CA Court Orders CFPB to Continue Requesting Funds to Operate
A California federal court recently granted the plaintiffs’, three nonprofit organizations relying on CFPB-provided information, summary judgment in a case filed against the CFPB and its director (CFPB) based on the director’s failure and refusal to properly request funds for operations from the Federal Reserve. The CFPB alleged, based on an Office of Legal Counsel (OLC) memo, that the CFPB director cannot request operational funds from the Federal Reserve unless the director first determines that the Federal Reserve has the “combined earnings” sufficient to fund the CFPB.

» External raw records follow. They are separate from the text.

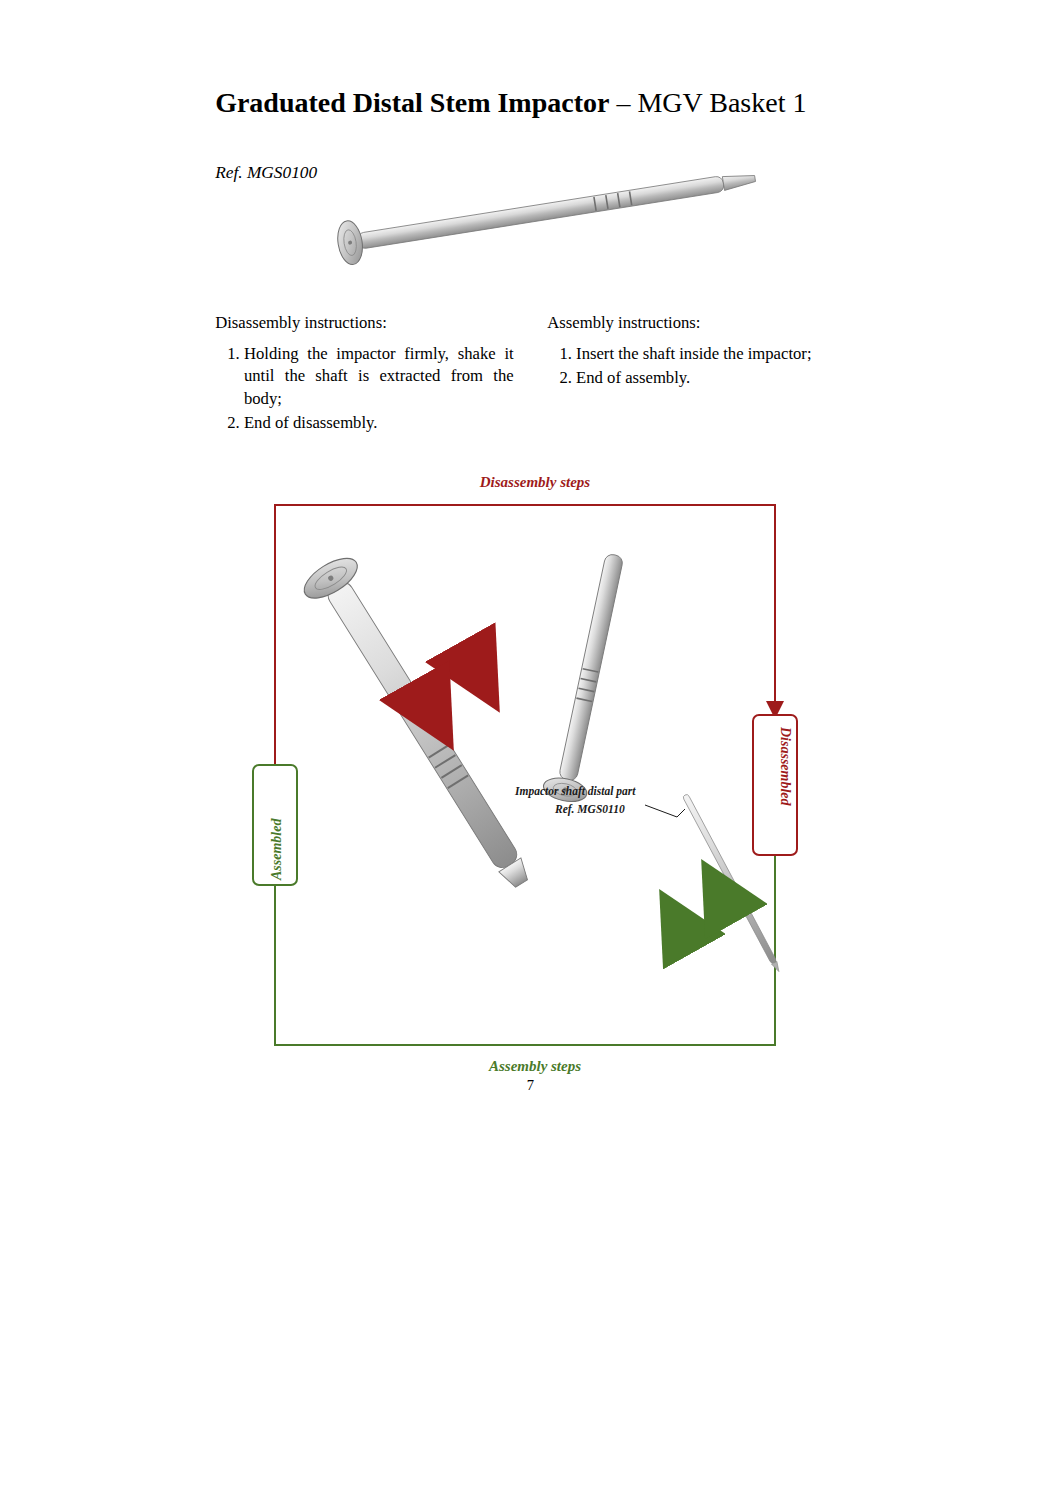Graduated Distal Stem Impactor – MGV Basket 1
Ref. MGS0100
Disassembly instructions:
Holding the impactor firmly, shake it until the shaft is extracted from the body;
End of disassembly.
Assembly instructions:
Insert the shaft inside the impactor;
End of assembly.
Disassembly steps Assembly steps Assembled Disassembled Impactor shaft distal part Ref. MGS0110
7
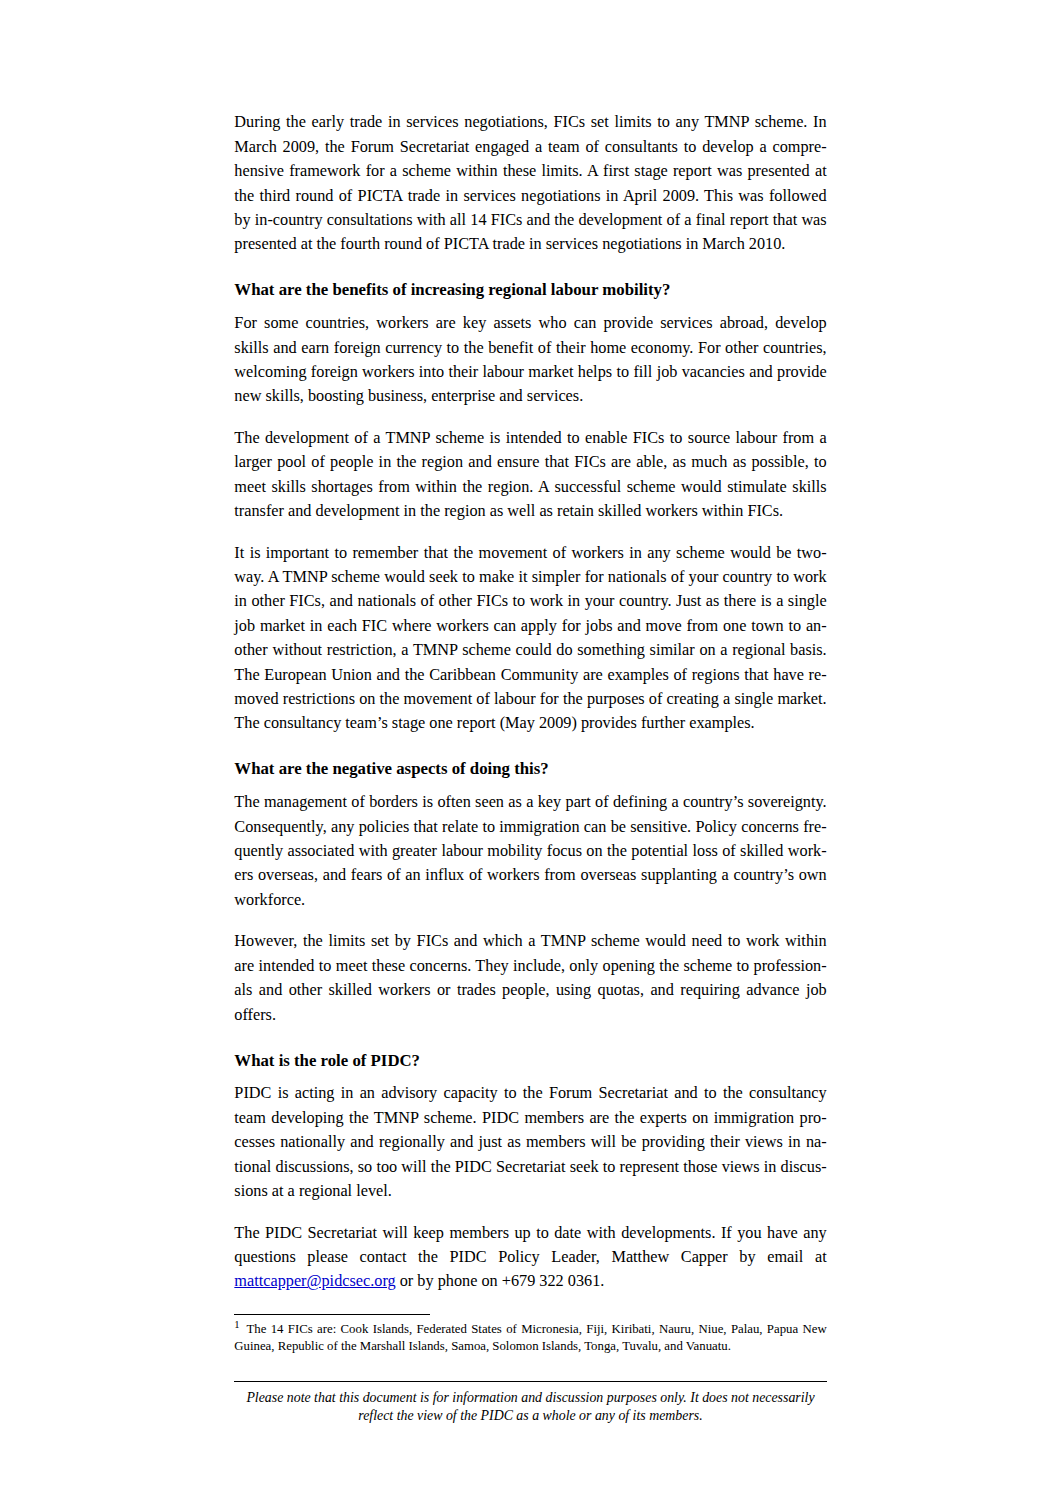During the early trade in services negotiations, FICs set limits to any TMNP scheme. In March 2009, the Forum Secretariat engaged a team of consultants to develop a comprehensive framework for a scheme within these limits. A first stage report was presented at the third round of PICTA trade in services negotiations in April 2009. This was followed by in-country consultations with all 14 FICs and the development of a final report that was presented at the fourth round of PICTA trade in services negotiations in March 2010.
What are the benefits of increasing regional labour mobility?
For some countries, workers are key assets who can provide services abroad, develop skills and earn foreign currency to the benefit of their home economy. For other countries, welcoming foreign workers into their labour market helps to fill job vacancies and provide new skills, boosting business, enterprise and services.
The development of a TMNP scheme is intended to enable FICs to source labour from a larger pool of people in the region and ensure that FICs are able, as much as possible, to meet skills shortages from within the region. A successful scheme would stimulate skills transfer and development in the region as well as retain skilled workers within FICs.
It is important to remember that the movement of workers in any scheme would be two-way. A TMNP scheme would seek to make it simpler for nationals of your country to work in other FICs, and nationals of other FICs to work in your country. Just as there is a single job market in each FIC where workers can apply for jobs and move from one town to another without restriction, a TMNP scheme could do something similar on a regional basis. The European Union and the Caribbean Community are examples of regions that have removed restrictions on the movement of labour for the purposes of creating a single market. The consultancy team’s stage one report (May 2009) provides further examples.
What are the negative aspects of doing this?
The management of borders is often seen as a key part of defining a country’s sovereignty. Consequently, any policies that relate to immigration can be sensitive. Policy concerns frequently associated with greater labour mobility focus on the potential loss of skilled workers overseas, and fears of an influx of workers from overseas supplanting a country’s own workforce.
However, the limits set by FICs and which a TMNP scheme would need to work within are intended to meet these concerns. They include, only opening the scheme to professionals and other skilled workers or trades people, using quotas, and requiring advance job offers.
What is the role of PIDC?
PIDC is acting in an advisory capacity to the Forum Secretariat and to the consultancy team developing the TMNP scheme. PIDC members are the experts on immigration processes nationally and regionally and just as members will be providing their views in national discussions, so too will the PIDC Secretariat seek to represent those views in discussions at a regional level.
The PIDC Secretariat will keep members up to date with developments. If you have any questions please contact the PIDC Policy Leader, Matthew Capper by email at mattcapper@pidcsec.org or by phone on +679 322 0361.
1 The 14 FICs are: Cook Islands, Federated States of Micronesia, Fiji, Kiribati, Nauru, Niue, Palau, Papua New Guinea, Republic of the Marshall Islands, Samoa, Solomon Islands, Tonga, Tuvalu, and Vanuatu.
Please note that this document is for information and discussion purposes only. It does not necessarily reflect the view of the PIDC as a whole or any of its members.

As threshold issues, the CFPB argued: (i) that the case was moot because the CFPB requested and received funding recently; (ii) that the plaintiffs lacked standing because “informational injury” is deficient; (iii) failure to join a required party, the Federal Reserve; and (iv) that the same issue is pending under NTEU v. Vought litigation in D.C. district court. The court did not find these to be barriers to this case moving forward. First, it found that this case presented a live controversy because there was a “reasonable expectation” that the CFPB would engage in the same conduct, not requesting funding, in the future. Second, the court found standing and noted that there was substantial risk that the CFPB would not fulfill its duties to produce the information that the plaintiffs would be injured without – HMDA data and consumer complaint process data. Third, the court did not find joinder of the Federal Reserve necessary to the plaintiffs’ relief. Fourth, it found that there was no “substantial overlap” between this litigation and the NTEU litigation.
As to the merits of the case, the court found that the CFPB’s failure to request funding was an “agency action,” and that this “agency action” was final because the OLC memo that the CFPB adopted was the CFPB’s “working law.” The court, then, interpreted 12 U.S.C. § 5497, the section of the Dodd-Frank Act (Act) detailing the CFPB’s funding. It found that, while the statute did not specify which party was to request funds for the CFPB – the CFPB or the Federal Reserve – the best reading of the statute requires the CFPB to request the funding from the Federal Reserve. The court also found that the CFPB director does not have the authority to decide the Federal Reserve’s “combined earnings.” Last, the court analyzed the meaning of “combined earnings” finding that, based on congressional intent and the Federal Reserve’s practices during the Act’s passage, the CFPB’s definition of “combined earnings” was incorrect.
Ultimately, the court found that the CFPB acted “arbitrarily, capriciously, and contrary to law” under the Administrative Procedures Act when it refused to request funding based on the OLC memo, and the court ordered the CFPB to continue to request funding from the Federal Reserve, as required under 12 U.S.C. § 5497.